Crawling on my hands and knees—yes, I haven’t fully recovered from the urge to hide, even if he can’t see me spying on him anymore—I make it back to my bed, reaching for the basket of my most important journals I keep beneath the bed so Jackson won’t poke through them like a nosy jerk.

I grab the one that’s a simple black moleskin with silver bold lettering that proclaimsFUCK YES YOU GLORIOUS BITCHon the cover and flip it open to a floral-patterned page I’ve looked at so many times, the spine is permanently creased to automatically get there without help.

This list is my most prized one—my ultimate life plan. Not my summer plans or my college packing list for my freshman year at South Bay, but my career path and my most private desires.

All of my meticulous preparations have come together. Check marks fill every box except the one goal that has evaded me, the goal I need to achieve before the summer is over. I’m all set for my first semester at college, a day I’ve been imagining for so long that’s finally almost here.

Dream field of study? Check. Five year plan? Check, check. Brand new notebooks? Checkity-check.

But there is one thing I don’t want to bring to campus with my—my V-card.

The box left unticked glares at me in hot pink gel pen on floral-patterned notebook paper.Have sex. Seems simple enough, right?

Wrong.

Every other goal or dream I’ve ever put on my list was a cakewalk compared to this one. But I achieve everything I set my mind to, so I will check off that box one way or another. And damn it, I will do it before I enter South Bay College as a freshman.
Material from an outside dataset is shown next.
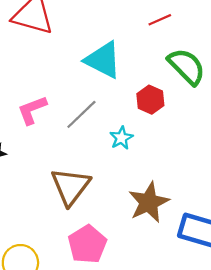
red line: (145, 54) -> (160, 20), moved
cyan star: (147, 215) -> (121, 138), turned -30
My V-card isn’t on my college packing list. It’s not that I’m in some big rush or need to make it special with the right person. I don’t buy into either camp of the pressures presented by the social construct. What I hate is feeling unprepared and like something is just outside of my grasp. The FOMO is real and it irritates me.

Releasing a terse sigh, I get up and stride to my mirror. Freckles stand out across the bridge of my nose and my light brown braided pigtails are streaked with blonde from the California sunshine. I squint at my blue-eyed reflection. Short and dainty, with enough bank in my backside to fill out my bleach splattered shorts, I’m not exactly the picture of a pinup people lust after.